***** Input records

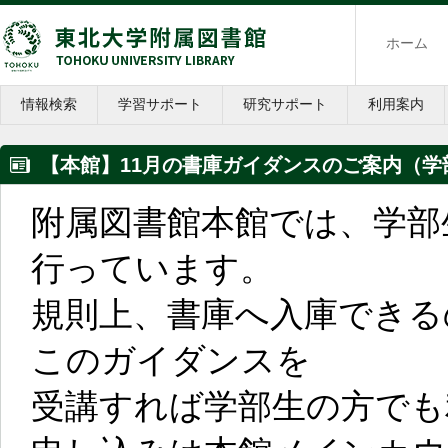
ホーム
情報検索
学習サポート
研究サポート
利用案内
【本館】11月の書庫ガイダンスのご案内（学
附属図書館本館では、学部
行っています。
規則上、書庫へ入庫できる
このガイダンスを
受講すれば学部生の方でも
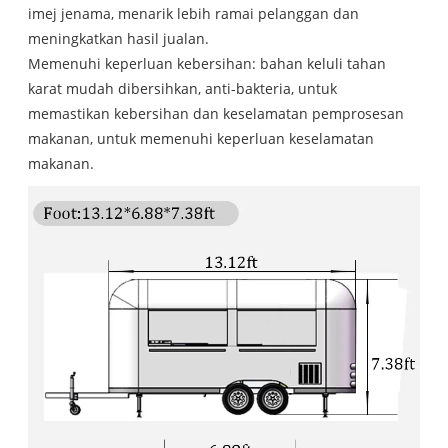
imej jenama, menarik lebih ramai pelanggan dan
meningkatkan hasil jualan.
Memenuhi keperluan kebersihan: bahan keluli tahan
karat mudah dibersihkan, anti-bakteria, untuk
memastikan kebersihan dan keselamatan pemprosesan
makanan, untuk memenuhi keperluan keselamatan
makanan.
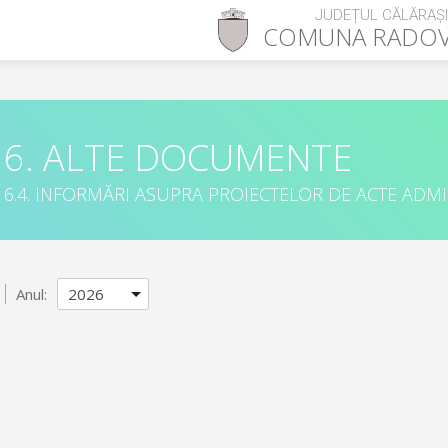
JUDEȚUL CĂLĂRAȘI
COMUNA
RADO
6. ALTE DOCUMENTE
6.4. INFORMĂRI ASUPRA PROIECTELOR DE ACTE ADM
Anul:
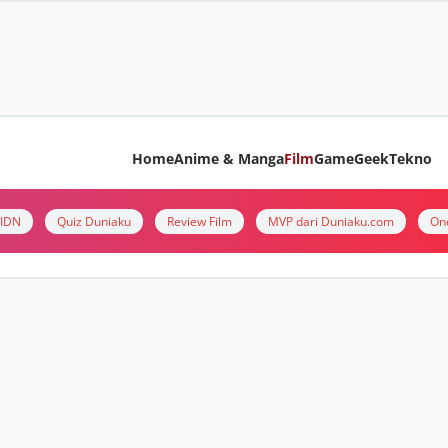
Home
Anime & Manga
Film
Game
Geek
Tekno
i IDN
Quiz Duniaku
Review Film
MVP dari Duniaku.com
On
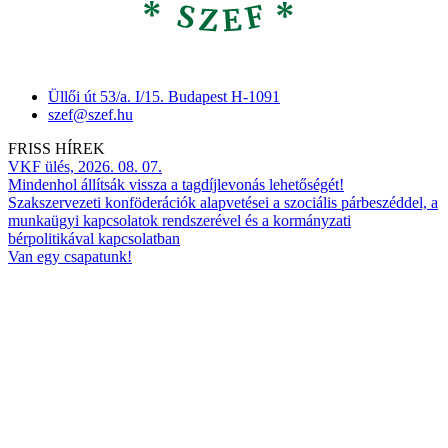
Üllői út 53/a. I/15. Budapest H-1091
szef@szef.hu
FRISS HÍREK
VKF ülés, 2026. 08. 07.
Mindenhol állítsák vissza a tagdíjlevonás lehetőségét!
Szakszervezeti konföderációk alapvetései a szociális párbeszéddel, a
munkaügyi kapcsolatok rendszerével és a kormányzati
bérpolitikával kapcsolatban
Van egy csapatunk!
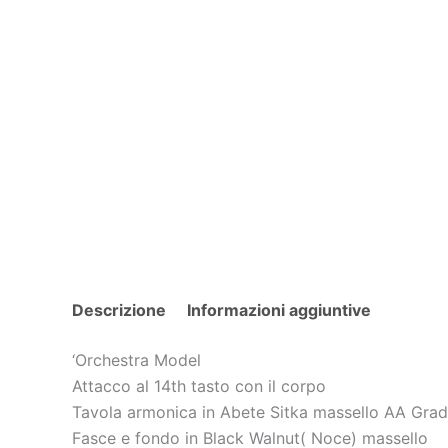
Descrizione
Informazioni aggiuntive
‘Orchestra Model
Attacco al 14th tasto con il corpo
Tavola armonica in Abete Sitka massello AA Gra
Fasce e fondo in Black Walnut( Noce) massello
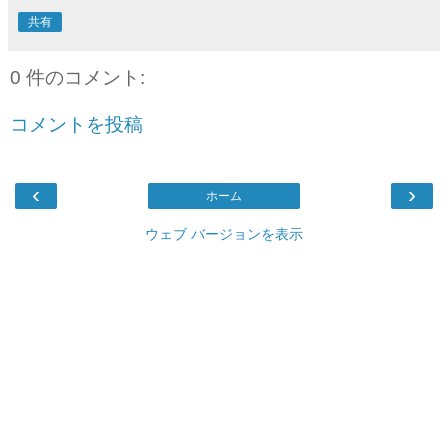
共有
0 件のコメント:
コメントを投稿
‹
›
ホーム
ウェブ バージョンを表示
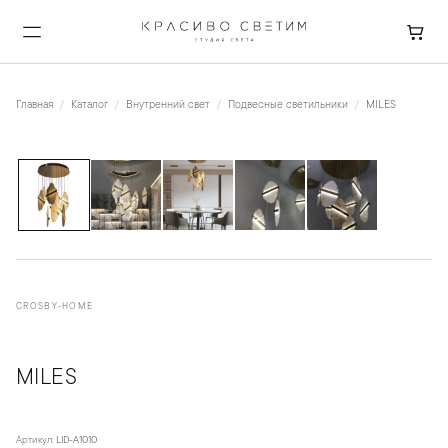
Главная
Каталог
Внутренний свет
Подвесные светильники
MILES
1
/
5
CROSBY-HOME
MILES
Артикул:
LID-A1010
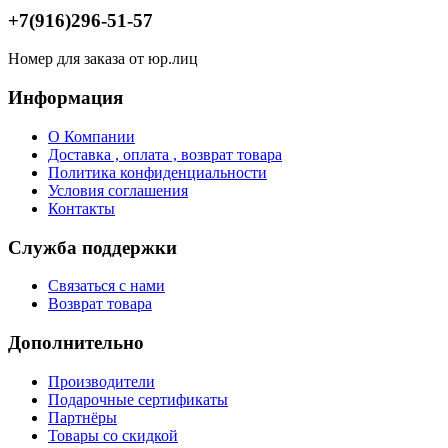
+7(916)296-51-57
Номер для заказа от юр.лиц
Информация
О Компании
Доставка , оплата , возврат товара
Политика конфиденциальности
Условия соглашения
Контакты
Служба поддержки
Связаться с нами
Возврат товара
Дополнительно
Производители
Подарочные сертификаты
Партнёры
Товары со скидкой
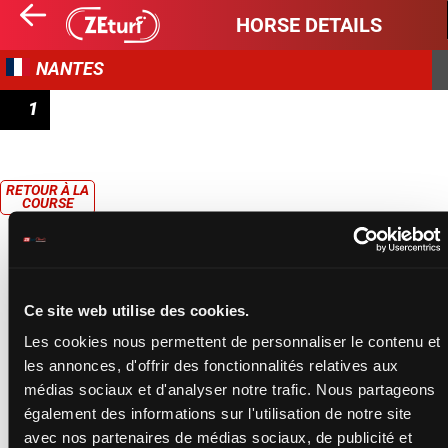
HORSE DETAILS
NANTES
1
PRIX ONIRIS
RETOUR À LA
COURSE
Ce site web utilise des cookies.
Les cookies nous permettent de personnaliser le contenu et
les annonces, d'offrir des fonctionnalités relatives aux
médias sociaux et d'analyser notre trafic. Nous partageons
également des informations sur l'utilisation de notre site
avec nos partenaires de médias sociaux, de publicité et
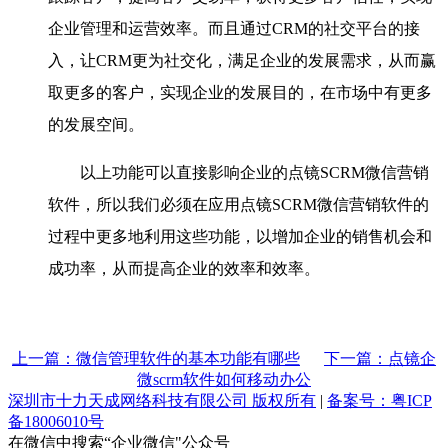
企业管理和运营效率。而且通过CRM的社交平台的接
入，让CRM更为社交化，满足企业的发展需求，从而赢
取更多的客户，实现企业的发展目的，在市场中有更多
的发展空间。
以上功能可以直接影响企业的点镜SCRM微信营销
软件，所以我们必须在应用点镜SCRM微信营销软件的
过程中更多地利用这些功能，以增加企业的销售机会和
成功率，从而提高企业的效率和效率。
上一篇：微信管理软件的基本功能有哪些
下一篇：点镜企
微scrm软件如何移动办公
深圳市十力天成网络科技有限公司 版权所有
|
备案号：粤ICP
备18006010号
在微信中搜索“企业微信"公众号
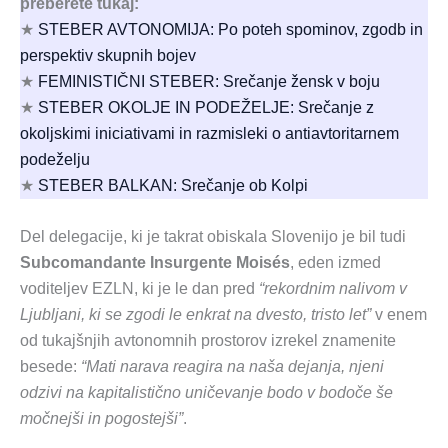
preberete tukaj:
★
STEBER AVTONOMIJA: Po poteh spominov, zgodb in
perspektiv skupnih bojev
★
FEMINISTIČNI STEBER: Srečanje žensk v boju
★
STEBER OKOLJE IN PODEŽELJE: Srečanje z
okoljskimi iniciativami in razmisleki o antiavtoritarnem
podeželju
★
STEBER BALKAN: Srečanje ob Kolpi
Del delegacije, ki je takrat obiskala Slovenijo je bil tudi
Subcomandante Insurgente Moisés
, eden izmed
voditeljev EZLN, ki je le dan pred
“rekordnim nalivom v
Ljubljani, ki se zgodi le enkrat na dvesto, tristo let”
v enem
od tukajšnjih avtonomnih prostorov izrekel znamenite
besede:
“Mati narava reagira na naša dejanja, njeni
odzivi na kapitalistično uničevanje bodo v bodoče še
močnejši in pogostejši”
.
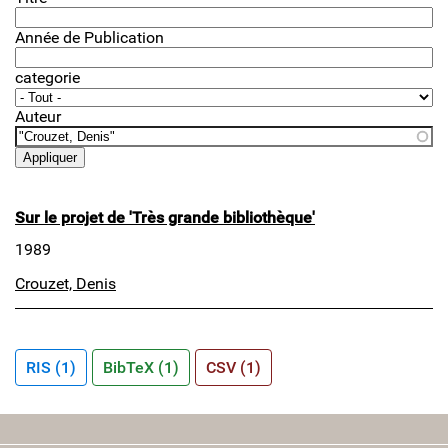
Année de Publication
categorie
Auteur
Sur le projet de 'Très grande bibliothèque'
1989
Crouzet, Denis
RIS (1)
BibTeX (1)
CSV (1)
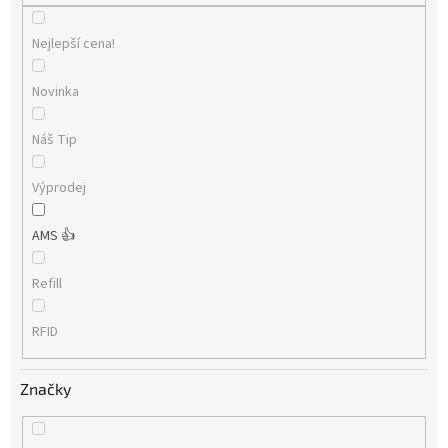
Nejlepší cena!
Novinka
Náš Tip
Výprodej
AMS 👍
Refill
RFID
Značky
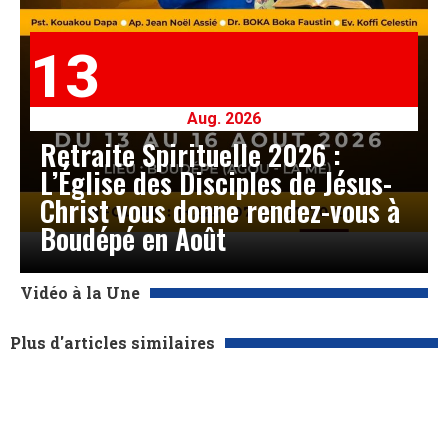
13
Aug. 2026
Retraite Spirituelle 2026 :
L’Église des Disciples de Jésus-
Christ vous donne rendez-vous à
Boudépé en Août
Vidéo à la Une
Plus d'articles similaires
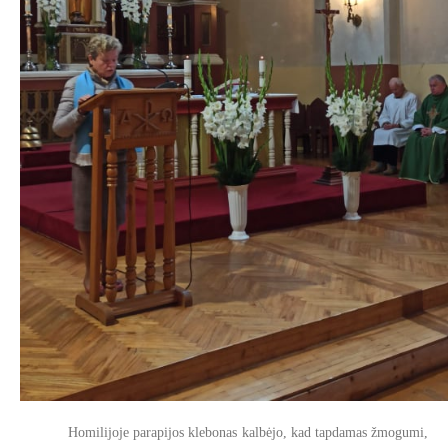
Homilijoje parapijos klebonas kalbėjo, kad tapdamas žmogumi,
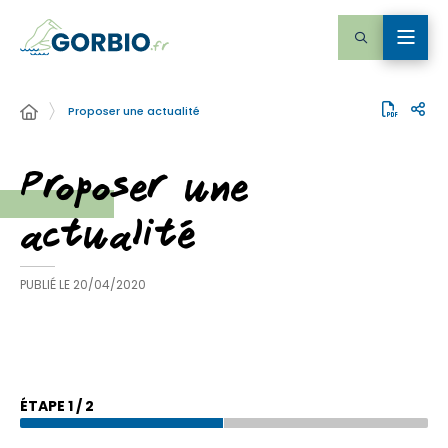
Proposer une actualité
Proposer une
actualité
PUBLIÉ LE
20/04/2020
ÉTAPE
1
/
2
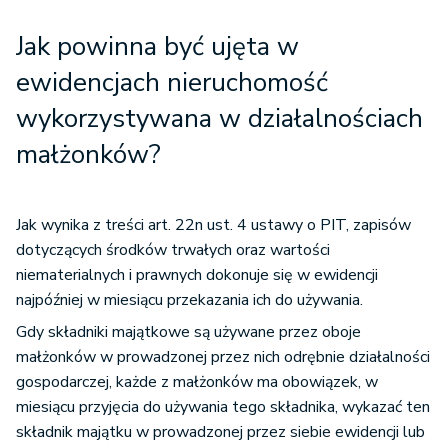
Jak powinna być ujęta w
ewidencjach nieruchomość
wykorzystywana w działalnościach
małżonków?
Jak wynika z treści art. 22n ust. 4 ustawy o PIT, zapisów
dotyczących środków trwałych oraz wartości
niematerialnych i prawnych dokonuje się w ewidencji
najpóźniej w miesiącu przekazania ich do używania.
Gdy składniki majątkowe są używane przez oboje
małżonków w prowadzonej przez nich odrębnie działalności
gospodarczej, każde z małżonków ma obowiązek, w
miesiącu przyjęcia do używania tego składnika, wykazać ten
składnik majątku w prowadzonej przez siebie ewidencji lub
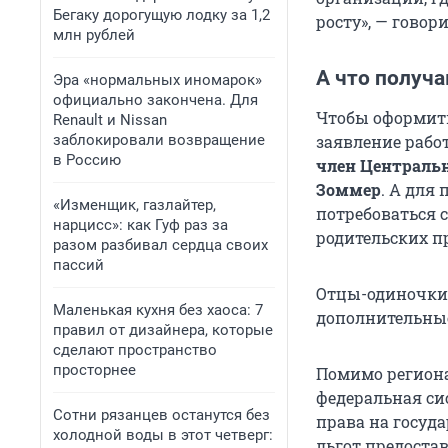
Бегаку дорогущую лодку за 1,2
росту», — говор
млн рублей
А что получ
Эра «нормальных иномарок»
официально закончена. Для
Чтобы оформить 
Renault и Nissan
заблокировали возвращение
заявление работ
в Россию
член Центральн
Зоммер
. А для
«Изменщик, газлайтер,
потребоваться 
нарцисс»: как Гуф раз за
родительских пр
разом разбивал сердца своих
пассий
Отцы-одиночки 
Маленькая кухня без хаоса: 7
дополнительные
правил от дизайнера, которые
сделают пространство
просторнее
Помимо региона
федеральная си
Сотни рязанцев останутся без
права на госуд
холодной воды в этот четверг:
льгот предоста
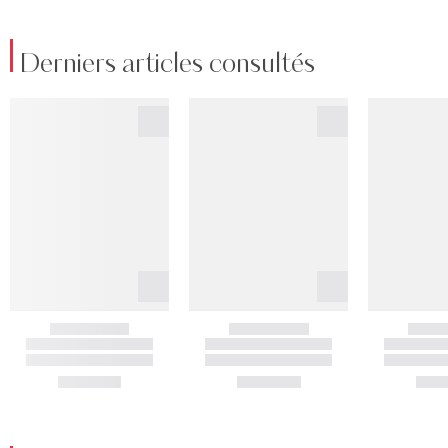
Derniers articles consultés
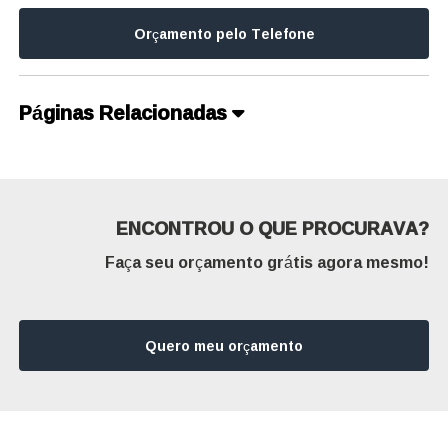
Orçamento pelo Telefone
Páginas Relacionadas
ENCONTROU O QUE PROCURAVA?
Faça seu orçamento grátis agora mesmo!
Quero meu orçamento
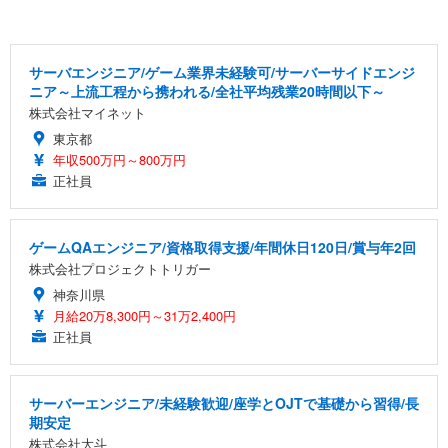
サーバエンジニア/ゲーム業界未経験可/サーバーサイドエンジ
ニア～上流工程から携われる/全社平均残業20時間以下～
株式会社マイネット
東京都
年収500万円～800万円
正社員
ゲームQAエンジニア/資格取得支援/年間休日120日/賞与年2回
株式会社プロジェクトトリガー
神奈川県
月給20万8,300円～31万2,400円
正社員
サーバーエンジニア/未経験歓迎/座学とOJTで基礎から習得/長
期安定
株式会社大斗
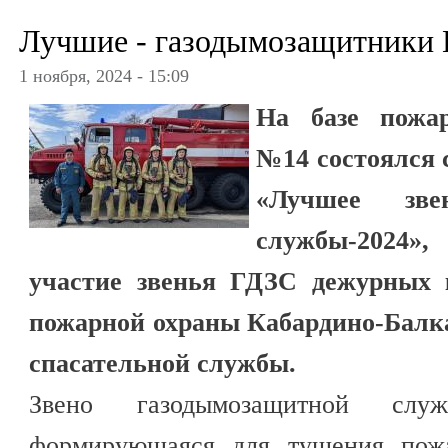
Лучшие - газодымозащитники 
1 ноября, 2024 - 15:09
На базе пожар
№14 состоялся 
«Лучшее зве
службы-2024»
участие звенья ГДЗС дежурных к
пожарной охраны Кабардино-Балк
спасательной службы.
Звено газодымозащитной сл
формирующаяся для тушения пожа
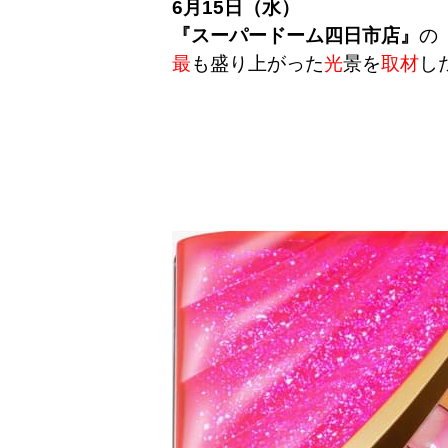
6月15日（水）
『スーパードーム四日市店』
の
最
も盛り上がった
光
景を
取材
し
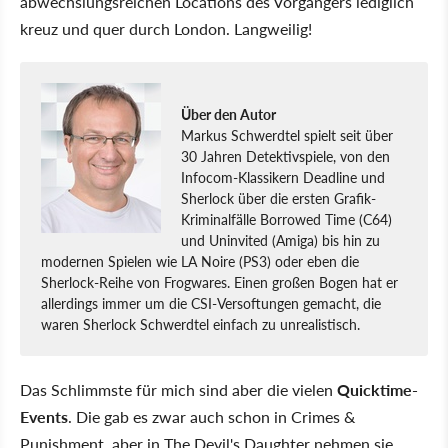
abwechslungsreichen Locations des Vorgängers lediglich
kreuz und quer durch London. Langweilig!
Über den Autor
Markus Schwerdtel spielt seit über
30 Jahren Detektivspiele, von den
Infocom-Klassikern Deadline und
Sherlock über die ersten Grafik-
Kriminalfälle Borrowed Time (C64)
und Uninvited (Amiga) bis hin zu
modernen Spielen wie LA Noire (PS3) oder eben die
Sherlock-Reihe von Frogwares. Einen großen Bogen hat er
allerdings immer um die CSI-Versoftungen gemacht, die
waren Sherlock Schwerdtel einfach zu unrealistisch.
Das Schlimmste für mich sind aber die vielen
Quicktime-
Events
. Die gab es zwar auch schon in Crimes &
Punishment, aber in The Devil's Daughter nehmen sie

**********

Exercise directions ▸
Exactly as they stand, the entries must be written out again, pictures excluded.

Result of this exercise ▸
ホーム
情報検索
学習サポート
研究サポート
利用案内
【本館】11月の書庫ガイダンスのご案内（学
附属図書館本館では、学部
行っています。
規則上、書庫へ入庫できる
このガイダンスを
受講すれば学部生の方でも
imej jenama, menarik lebih ramai pelanggan dan
meningkatkan hasil jualan.
Memenuhi keperluan kebersihan: bahan keluli tahan
karat mudah dibersihkan, anti-bakteria, untuk
memastikan kebersihan dan keselamatan pemprosesan
makanan, untuk memenuhi keperluan keselamatan
makanan.
JUDEȚUL CĂLĂRAȘI
COMUNA
RADO
6. ALTE DOCUMENTE
6.4. INFORMĂRI ASUPRA PROIECTELOR DE ACTE ADM
Anul:
Home
Anime & Manga
Film
Game
Geek
Tekno
i IDN
Quiz Duniaku
Review Film
MVP dari Duniaku.com
On
Üllői út 53/a. I/15. Budapest H-1091
szef@szef.hu
FRISS HÍREK
VKF ülés, 2026. 08. 07.
Mindenhol állítsák vissza a tagdíjlevonás lehetőségét!
Szakszervezeti konföderációk alapvetései a szociális párbeszéddel, a
munkaügyi kapcsolatok rendszerével és a kormányzati
bérpolitikával kapcsolatban
Van egy csapatunk!
Descrizione
Informazioni aggiuntive
‘Orchestra Model
Attacco al 14th tasto con il corpo
Tavola armonica in Abete Sitka massello AA Gra
Fasce e fondo in Black Walnut( Noce) massello
共有
0 件のコメント:
コメントを投稿
‹
›
ホーム
ウェブ バージョンを表示
Главная
Каталог
Внутренний свет
Подвесные светильники
MILES
1
/
5
CROSBY-HOME
MILES
Артикул:
LID-A1010
+7(916)296-51-57
Номер для заказа от юр.лиц
Информация
О Компании
Доставка , оплата , возврат товара
Политика конфиденциальности
Условия соглашения
Контакты
Служба поддержки
Связаться с нами
Возврат товара
Дополнительно
Производители
Подарочные сертификаты
Партнёры
Товары со скидкой
HORSE DETAILS
NANTES
1
PRIX ONIRIS
RETOUR À LA
COURSE
Ce site web utilise des cookies.
Les cookies nous permettent de personnaliser le contenu et
les annonces, d'offrir des fonctionnalités relatives aux
médias sociaux et d'analyser notre trafic. Nous partageons
également des informations sur l'utilisation de notre site
avec nos partenaires de médias sociaux, de publicité et
企业管理和运营效率。而且通过CRM的社交平台的接
入，让CRM更为社交化，满足企业的发展需求，从而赢
取更多的客户，实现企业的发展目的，在市场中有更多
的发展空间。
以上功能可以直接影响企业的点镜SCRM微信营销
软件，所以我们必须在应用点镜SCRM微信营销软件的
过程中更多地利用这些功能，以增加企业的销售机会和
成功率，从而提高企业的效率和效率。
上一篇：微信管理软件的基本功能有哪些
下一篇：点镜企
微scrm软件如何移动办公
深圳市十力天成网络科技有限公司 版权所有
|
备案号：粤ICP
备18006010号
在微信中搜索“企业微信"公众号
preberete tukaj:
★
STEBER AVTONOMIJA: Po poteh spominov, zgodb in
perspektiv skupnih bojev
★
FEMINISTIČNI STEBER: Srečanje žensk v boju
★
STEBER OKOLJE IN PODEŽELJE: Srečanje z
okoljskimi iniciativami in razmisleki o antiavtoritarnem
podeželju
★
STEBER BALKAN: Srečanje ob Kolpi
Del delegacije, ki je takrat obiskala Slovenijo je bil tudi
Subcomandante Insurgente Moisés
, eden izmed
voditeljev EZLN, ki je le dan pred
“rekordnim nalivom v
Ljubljani, ki se zgodi le enkrat na dvesto, tristo let”
v enem
od tukajšnjih avtonomnih prostorov izrekel znamenite
besede:
“Mati narava reagira na naša dejanja, njeni
odzivi na kapitalistično uničevanje bodo v bodoče še
močnejši in pogostejši”
.
Année de Publication
categorie
Auteur
Sur le projet de 'Très grande bibliothèque'
1989
Crouzet, Denis
RIS (1)
BibTeX (1)
CSV (1)
Nejlepší cena!
Novinka
Náš Tip
Výprodej
AMS 👍
Refill
RFID
Značky
13
Aug. 2026
Retraite Spirituelle 2026 :
L’Église des Disciples de Jésus-
Christ vous donne rendez-vous à
Boudépé en Août
Vidéo à la Une
Plus d'articles similaires
Homilijoje parapijos klebonas kalbėjo, kad tapdamas žmogumi,
Proposer une actualité
Proposer une
actualité
PUBLIÉ LE
20/04/2020
ÉTAPE
1
/
2
Jak powinna być ujęta w
ewidencjach nieruchomość
wykorzystywana w działalnościach
małżonków?
Jak wynika z treści art. 22n ust. 4 ustawy o PIT, zapisów
dotyczących środków trwałych oraz wartości
niematerialnych i prawnych dokonuje się w ewidencji
najpóźniej w miesiącu przekazania ich do używania.
Gdy składniki majątkowe są używane przez oboje
małżonków w prowadzonej przez nich odrębnie działalności
gospodarczej, każde z małżonków ma obowiązek, w
miesiącu przyjęcia do używania tego składnika, wykazać ten
składnik majątku w prowadzonej przez siebie ewidencji lub
Бегаку дорогущую лодку за 1,2
росту», — говор
млн рублей
А что получ
Эра «нормальных иномарок»
официально закончена. Для
Чтобы оформить 
Renault и Nissan
заблокировали возвращение
заявление работ
в Россию
член Центральн
Зоммер
. А для
«Изменщик, газлайтер,
потребоваться 
нарцисс»: как Гуф раз за
родительских пр
разом разбивал сердца своих
пассий
Отцы-одиночки 
Маленькая кухня без хаоса: 7
дополнительные
правил от дизайнера, которые
сделают пространство
просторнее
Помимо региона
федеральная си
Сотни рязанцев останутся без
права на госуд
холодной воды в этот четверг:
льгот предоста
Derniers articles consultés
Orçamento pelo Telefone
Páginas Relacionadas
ENCONTROU O QUE PROCURAVA?
Faça seu orçamento grátis agora mesmo!
Quero meu orçamento
サーバエンジニア/ゲーム業界未経験可/サーバーサイドエンジ
ニア～上流工程から携われる/全社平均残業20時間以下～
株式会社マイネット
東京都
年収500万円～800万円
正社員
ゲームQAエンジニア/資格取得支援/年間休日120日/賞与年2回
株式会社プロジェクトトリガー
神奈川県
月給20万8,300円～31万2,400円
正社員
サーバーエンジニア/未経験歓迎/座学とOJTで基礎から習得/長
期安定
株式会社大斗
Лучшие - газодымозащитники 
1 ноября, 2024 - 15:09
На базе пожар
№14 состоялся 
«Лучшее зве
службы-2024»
участие звенья ГДЗС дежурных к
пожарной охраны Кабардино-Балк
спасательной службы.
Звено газодымозащитной сл
формирующаяся для тушения пожа
6月15日（水）
『スーパードーム四日市店』
の
最
も盛り上がった
光
景を
取材
し
abwechslungsreichen Locations des Vorgängers lediglich
kreuz und quer durch London. Langweilig!
Über den Autor
Markus Schwerdtel spielt seit über
30 Jahren Detektivspiele, von den
Infocom-Klassikern Deadline und
Sherlock über die ersten Grafik-
Kriminalfälle Borrowed Time (C64)
und Uninvited (Amiga) bis hin zu
modernen Spielen wie LA Noire (PS3) oder eben die
Sherlock-Reihe von Frogwares. Einen großen Bogen hat er
allerdings immer um die CSI-Versoftungen gemacht, die
waren Sherlock Schwerdtel einfach zu unrealistisch.
Das Schlimmste für mich sind aber die vielen
Quicktime-
Events
. Die gab es zwar auch schon in Crimes &
Punishment, aber in The Devil's Daughter nehmen sie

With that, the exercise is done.